____ RECORD EXCERPTS
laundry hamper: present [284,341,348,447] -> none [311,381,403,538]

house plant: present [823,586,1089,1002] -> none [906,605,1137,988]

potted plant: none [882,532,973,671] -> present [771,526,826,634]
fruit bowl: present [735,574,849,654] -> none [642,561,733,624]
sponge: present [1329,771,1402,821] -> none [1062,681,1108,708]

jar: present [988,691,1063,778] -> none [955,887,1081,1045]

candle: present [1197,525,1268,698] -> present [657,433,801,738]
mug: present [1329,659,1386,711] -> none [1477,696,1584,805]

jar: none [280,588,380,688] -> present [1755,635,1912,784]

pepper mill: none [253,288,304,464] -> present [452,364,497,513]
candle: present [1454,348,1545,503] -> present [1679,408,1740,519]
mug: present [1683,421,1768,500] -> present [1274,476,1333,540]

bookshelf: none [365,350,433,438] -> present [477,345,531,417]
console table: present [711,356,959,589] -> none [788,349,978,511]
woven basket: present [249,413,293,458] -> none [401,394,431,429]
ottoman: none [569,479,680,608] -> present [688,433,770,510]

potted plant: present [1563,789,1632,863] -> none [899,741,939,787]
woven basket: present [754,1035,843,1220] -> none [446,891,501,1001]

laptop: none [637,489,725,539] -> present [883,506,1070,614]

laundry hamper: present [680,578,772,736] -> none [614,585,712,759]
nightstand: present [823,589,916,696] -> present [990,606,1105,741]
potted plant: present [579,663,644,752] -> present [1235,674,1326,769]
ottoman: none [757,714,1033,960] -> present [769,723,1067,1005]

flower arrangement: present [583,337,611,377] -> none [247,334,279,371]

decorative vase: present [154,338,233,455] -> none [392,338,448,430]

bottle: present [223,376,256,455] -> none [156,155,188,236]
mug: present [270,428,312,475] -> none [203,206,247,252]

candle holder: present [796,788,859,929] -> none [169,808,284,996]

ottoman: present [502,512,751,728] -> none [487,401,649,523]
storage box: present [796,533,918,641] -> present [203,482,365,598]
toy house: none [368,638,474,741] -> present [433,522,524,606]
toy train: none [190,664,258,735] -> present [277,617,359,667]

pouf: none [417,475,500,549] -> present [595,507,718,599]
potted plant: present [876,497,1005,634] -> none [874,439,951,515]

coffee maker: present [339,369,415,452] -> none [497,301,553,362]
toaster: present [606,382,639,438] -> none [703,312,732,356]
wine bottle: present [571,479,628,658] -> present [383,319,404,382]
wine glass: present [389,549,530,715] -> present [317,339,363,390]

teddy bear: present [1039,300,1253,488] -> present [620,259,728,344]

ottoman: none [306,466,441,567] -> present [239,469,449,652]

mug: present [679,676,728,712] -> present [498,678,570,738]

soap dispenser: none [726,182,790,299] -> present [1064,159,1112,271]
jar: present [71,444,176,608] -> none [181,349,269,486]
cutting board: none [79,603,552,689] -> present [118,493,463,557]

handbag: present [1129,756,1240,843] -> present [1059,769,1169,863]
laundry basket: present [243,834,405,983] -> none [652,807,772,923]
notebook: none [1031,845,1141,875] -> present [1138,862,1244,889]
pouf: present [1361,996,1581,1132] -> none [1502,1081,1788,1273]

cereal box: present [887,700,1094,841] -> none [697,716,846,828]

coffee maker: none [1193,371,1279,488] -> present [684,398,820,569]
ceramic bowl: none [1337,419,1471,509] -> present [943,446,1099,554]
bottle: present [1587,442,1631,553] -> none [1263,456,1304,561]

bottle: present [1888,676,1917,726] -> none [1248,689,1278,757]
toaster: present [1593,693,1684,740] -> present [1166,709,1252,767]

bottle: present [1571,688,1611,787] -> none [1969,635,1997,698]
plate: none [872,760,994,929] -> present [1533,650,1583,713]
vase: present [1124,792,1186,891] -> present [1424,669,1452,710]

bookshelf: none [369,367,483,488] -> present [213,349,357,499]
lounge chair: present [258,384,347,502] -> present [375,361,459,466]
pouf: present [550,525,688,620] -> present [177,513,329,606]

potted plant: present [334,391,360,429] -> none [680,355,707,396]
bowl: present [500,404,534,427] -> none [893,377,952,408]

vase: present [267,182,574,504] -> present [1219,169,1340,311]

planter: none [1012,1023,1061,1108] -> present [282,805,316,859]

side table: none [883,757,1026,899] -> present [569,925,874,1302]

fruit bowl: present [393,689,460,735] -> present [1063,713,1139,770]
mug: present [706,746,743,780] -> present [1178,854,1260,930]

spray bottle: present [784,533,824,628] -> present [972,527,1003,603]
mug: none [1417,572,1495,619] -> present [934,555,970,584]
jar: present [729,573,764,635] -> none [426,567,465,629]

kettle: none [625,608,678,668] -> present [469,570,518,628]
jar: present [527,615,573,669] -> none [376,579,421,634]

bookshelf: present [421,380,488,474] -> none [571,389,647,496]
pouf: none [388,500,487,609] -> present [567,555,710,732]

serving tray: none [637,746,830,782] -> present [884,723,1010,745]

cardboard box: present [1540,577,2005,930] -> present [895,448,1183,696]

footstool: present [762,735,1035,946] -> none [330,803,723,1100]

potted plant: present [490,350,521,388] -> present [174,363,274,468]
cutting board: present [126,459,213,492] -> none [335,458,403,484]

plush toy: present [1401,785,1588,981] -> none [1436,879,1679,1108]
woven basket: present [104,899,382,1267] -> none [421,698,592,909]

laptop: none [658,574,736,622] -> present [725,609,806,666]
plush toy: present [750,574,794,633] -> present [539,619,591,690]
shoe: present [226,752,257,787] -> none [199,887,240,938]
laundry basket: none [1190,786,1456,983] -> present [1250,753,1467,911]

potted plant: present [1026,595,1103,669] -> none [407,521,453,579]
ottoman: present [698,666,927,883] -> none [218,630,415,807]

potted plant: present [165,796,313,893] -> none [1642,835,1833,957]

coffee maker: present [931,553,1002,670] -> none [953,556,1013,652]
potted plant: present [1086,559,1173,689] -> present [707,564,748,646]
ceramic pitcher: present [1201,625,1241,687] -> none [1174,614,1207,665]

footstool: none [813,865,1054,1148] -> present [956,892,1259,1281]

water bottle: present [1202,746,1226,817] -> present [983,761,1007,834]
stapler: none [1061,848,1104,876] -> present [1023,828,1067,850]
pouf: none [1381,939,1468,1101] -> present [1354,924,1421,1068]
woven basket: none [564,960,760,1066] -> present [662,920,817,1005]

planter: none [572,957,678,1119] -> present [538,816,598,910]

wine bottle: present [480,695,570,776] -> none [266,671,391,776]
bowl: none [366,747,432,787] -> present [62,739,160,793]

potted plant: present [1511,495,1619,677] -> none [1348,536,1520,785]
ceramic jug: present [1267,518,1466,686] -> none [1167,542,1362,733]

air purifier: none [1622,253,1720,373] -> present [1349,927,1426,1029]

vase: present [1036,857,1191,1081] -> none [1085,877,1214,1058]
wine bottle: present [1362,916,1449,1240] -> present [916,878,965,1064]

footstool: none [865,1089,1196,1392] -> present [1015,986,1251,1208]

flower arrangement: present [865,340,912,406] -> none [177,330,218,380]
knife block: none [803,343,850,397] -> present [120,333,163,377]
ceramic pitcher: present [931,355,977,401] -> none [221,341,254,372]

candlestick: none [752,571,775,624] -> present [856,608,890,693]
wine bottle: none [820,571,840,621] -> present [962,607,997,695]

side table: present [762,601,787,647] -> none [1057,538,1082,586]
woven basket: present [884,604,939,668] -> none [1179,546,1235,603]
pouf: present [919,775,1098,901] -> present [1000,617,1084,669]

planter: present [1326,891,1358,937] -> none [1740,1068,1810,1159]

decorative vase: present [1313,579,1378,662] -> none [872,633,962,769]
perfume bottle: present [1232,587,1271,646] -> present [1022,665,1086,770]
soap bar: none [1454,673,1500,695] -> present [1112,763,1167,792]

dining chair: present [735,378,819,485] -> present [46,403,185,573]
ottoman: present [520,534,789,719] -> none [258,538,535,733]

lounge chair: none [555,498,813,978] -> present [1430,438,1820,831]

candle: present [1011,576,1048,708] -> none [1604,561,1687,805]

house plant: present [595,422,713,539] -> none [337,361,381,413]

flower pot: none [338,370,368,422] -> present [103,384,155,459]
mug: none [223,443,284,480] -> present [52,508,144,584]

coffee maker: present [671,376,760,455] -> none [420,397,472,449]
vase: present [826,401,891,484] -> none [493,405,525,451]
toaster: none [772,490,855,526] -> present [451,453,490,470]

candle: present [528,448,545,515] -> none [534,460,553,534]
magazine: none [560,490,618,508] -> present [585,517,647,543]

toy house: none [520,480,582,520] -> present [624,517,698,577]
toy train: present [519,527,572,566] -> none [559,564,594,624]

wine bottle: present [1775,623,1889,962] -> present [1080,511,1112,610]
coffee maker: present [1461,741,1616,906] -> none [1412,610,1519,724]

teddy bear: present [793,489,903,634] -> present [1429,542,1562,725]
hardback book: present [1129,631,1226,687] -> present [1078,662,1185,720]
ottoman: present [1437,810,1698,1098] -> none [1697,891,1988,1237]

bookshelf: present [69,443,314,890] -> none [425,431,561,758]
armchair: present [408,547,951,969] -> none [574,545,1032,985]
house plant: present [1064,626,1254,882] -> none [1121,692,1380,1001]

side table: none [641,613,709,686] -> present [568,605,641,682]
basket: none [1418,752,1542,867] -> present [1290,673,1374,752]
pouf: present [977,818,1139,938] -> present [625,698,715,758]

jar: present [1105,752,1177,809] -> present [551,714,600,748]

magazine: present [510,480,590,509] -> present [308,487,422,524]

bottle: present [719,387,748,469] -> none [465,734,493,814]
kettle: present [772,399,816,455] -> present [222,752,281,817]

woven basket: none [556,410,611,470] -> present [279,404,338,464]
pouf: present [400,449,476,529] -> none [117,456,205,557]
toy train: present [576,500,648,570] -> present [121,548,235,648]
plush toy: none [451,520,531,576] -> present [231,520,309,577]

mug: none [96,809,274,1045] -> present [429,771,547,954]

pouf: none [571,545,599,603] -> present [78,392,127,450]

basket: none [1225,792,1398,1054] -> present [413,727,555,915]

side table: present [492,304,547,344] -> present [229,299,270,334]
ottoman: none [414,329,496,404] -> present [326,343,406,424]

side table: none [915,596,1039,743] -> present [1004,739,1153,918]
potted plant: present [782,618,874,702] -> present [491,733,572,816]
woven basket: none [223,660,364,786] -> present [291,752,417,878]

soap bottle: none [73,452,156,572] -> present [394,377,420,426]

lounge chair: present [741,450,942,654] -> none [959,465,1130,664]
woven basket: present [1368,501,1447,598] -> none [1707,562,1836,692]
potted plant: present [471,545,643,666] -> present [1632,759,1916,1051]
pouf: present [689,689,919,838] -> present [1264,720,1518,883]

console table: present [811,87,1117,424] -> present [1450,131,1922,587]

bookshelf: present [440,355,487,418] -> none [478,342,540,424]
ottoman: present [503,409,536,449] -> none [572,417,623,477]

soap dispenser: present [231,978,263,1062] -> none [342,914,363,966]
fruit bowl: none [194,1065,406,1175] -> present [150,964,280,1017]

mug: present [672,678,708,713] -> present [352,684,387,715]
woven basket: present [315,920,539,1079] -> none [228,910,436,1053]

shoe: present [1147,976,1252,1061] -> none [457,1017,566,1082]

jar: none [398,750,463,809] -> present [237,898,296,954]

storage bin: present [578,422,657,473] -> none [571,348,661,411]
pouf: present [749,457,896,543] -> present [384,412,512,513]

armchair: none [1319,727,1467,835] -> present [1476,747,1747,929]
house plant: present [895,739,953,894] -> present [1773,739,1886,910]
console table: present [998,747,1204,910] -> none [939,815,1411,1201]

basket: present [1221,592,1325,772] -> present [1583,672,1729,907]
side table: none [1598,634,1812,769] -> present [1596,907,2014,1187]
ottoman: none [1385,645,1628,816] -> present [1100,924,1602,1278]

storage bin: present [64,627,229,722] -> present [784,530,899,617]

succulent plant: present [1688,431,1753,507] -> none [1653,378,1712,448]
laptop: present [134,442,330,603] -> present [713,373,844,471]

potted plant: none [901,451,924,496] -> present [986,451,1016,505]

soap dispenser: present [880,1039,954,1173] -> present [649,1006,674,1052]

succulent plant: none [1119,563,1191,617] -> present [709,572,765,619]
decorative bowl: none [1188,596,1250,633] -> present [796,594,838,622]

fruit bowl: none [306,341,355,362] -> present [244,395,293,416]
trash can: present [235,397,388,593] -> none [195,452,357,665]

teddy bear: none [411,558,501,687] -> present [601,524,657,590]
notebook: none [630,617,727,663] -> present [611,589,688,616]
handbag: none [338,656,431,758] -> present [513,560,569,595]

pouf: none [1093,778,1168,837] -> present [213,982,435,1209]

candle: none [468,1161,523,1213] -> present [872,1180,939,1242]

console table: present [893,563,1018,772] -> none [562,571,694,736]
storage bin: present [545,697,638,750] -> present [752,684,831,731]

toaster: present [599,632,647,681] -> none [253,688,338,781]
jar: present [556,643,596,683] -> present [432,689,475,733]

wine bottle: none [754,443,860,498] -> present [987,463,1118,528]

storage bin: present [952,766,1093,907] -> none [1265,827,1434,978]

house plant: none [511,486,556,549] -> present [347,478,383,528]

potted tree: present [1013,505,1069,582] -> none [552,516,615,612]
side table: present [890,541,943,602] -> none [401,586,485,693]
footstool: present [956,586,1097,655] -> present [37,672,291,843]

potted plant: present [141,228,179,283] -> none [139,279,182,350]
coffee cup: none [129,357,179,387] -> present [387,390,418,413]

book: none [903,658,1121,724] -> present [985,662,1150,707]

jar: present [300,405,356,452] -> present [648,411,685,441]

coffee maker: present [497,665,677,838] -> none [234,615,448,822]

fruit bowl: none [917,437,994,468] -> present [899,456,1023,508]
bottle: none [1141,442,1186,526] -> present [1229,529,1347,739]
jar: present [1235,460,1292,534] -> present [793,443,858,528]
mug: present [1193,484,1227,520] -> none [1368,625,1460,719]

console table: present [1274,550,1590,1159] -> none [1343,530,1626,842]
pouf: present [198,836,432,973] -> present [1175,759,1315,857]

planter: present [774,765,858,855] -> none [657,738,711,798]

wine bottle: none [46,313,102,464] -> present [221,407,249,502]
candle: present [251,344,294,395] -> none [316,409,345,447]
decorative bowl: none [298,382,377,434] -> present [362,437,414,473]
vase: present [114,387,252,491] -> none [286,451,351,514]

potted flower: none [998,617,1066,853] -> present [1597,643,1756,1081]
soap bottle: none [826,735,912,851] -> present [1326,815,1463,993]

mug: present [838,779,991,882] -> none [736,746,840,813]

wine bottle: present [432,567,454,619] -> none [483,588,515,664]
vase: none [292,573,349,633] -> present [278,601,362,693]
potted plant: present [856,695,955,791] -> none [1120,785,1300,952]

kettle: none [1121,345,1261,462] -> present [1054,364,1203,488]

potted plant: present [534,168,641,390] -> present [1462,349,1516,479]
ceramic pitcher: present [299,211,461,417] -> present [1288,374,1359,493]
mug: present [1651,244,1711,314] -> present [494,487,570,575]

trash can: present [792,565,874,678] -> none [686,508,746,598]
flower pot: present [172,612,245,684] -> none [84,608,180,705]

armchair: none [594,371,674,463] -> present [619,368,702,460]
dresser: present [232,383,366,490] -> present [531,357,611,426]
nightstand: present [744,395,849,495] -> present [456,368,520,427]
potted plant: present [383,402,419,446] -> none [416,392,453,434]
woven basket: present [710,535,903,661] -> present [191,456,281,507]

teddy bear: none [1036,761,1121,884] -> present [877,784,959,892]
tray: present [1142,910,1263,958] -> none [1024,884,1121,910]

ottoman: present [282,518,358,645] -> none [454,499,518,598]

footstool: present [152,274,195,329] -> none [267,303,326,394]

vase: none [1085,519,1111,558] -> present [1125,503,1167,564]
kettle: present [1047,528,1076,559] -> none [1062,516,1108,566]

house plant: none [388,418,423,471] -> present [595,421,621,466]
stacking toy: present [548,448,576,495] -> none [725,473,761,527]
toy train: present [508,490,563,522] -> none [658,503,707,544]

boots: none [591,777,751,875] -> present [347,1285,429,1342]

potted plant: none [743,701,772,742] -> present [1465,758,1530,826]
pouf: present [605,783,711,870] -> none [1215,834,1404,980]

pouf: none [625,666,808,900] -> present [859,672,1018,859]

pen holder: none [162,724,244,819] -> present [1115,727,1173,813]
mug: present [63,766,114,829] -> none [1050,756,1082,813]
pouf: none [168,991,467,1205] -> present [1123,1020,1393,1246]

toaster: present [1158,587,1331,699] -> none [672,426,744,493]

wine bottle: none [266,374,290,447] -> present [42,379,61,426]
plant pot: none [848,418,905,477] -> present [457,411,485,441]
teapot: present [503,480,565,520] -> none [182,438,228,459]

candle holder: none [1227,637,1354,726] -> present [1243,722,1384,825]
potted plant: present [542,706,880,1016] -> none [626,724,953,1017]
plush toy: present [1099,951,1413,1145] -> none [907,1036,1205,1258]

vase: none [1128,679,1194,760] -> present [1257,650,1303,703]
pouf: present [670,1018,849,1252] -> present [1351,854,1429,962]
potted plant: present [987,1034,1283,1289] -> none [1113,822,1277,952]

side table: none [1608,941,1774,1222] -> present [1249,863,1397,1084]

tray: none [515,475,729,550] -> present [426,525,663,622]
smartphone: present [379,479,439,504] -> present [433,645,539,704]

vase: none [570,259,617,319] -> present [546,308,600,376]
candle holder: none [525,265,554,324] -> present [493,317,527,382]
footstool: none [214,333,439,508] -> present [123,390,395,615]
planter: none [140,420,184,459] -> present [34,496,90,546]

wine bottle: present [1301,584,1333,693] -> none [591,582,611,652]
________
- [TASK BRIEF]
Word for word, reproduce the listing from its first line through the line that has "bookshelf: none [365,350,433,438]" in it, and go no further.

- [TASK ANSWER]
laundry hamper: present [284,341,348,447] -> none [311,381,403,538]

house plant: present [823,586,1089,1002] -> none [906,605,1137,988]

potted plant: none [882,532,973,671] -> present [771,526,826,634]
fruit bowl: present [735,574,849,654] -> none [642,561,733,624]
sponge: present [1329,771,1402,821] -> none [1062,681,1108,708]

jar: present [988,691,1063,778] -> none [955,887,1081,1045]

candle: present [1197,525,1268,698] -> present [657,433,801,738]
mug: present [1329,659,1386,711] -> none [1477,696,1584,805]

jar: none [280,588,380,688] -> present [1755,635,1912,784]

pepper mill: none [253,288,304,464] -> present [452,364,497,513]
candle: present [1454,348,1545,503] -> present [1679,408,1740,519]
mug: present [1683,421,1768,500] -> present [1274,476,1333,540]

bookshelf: none [365,350,433,438] -> present [477,345,531,417]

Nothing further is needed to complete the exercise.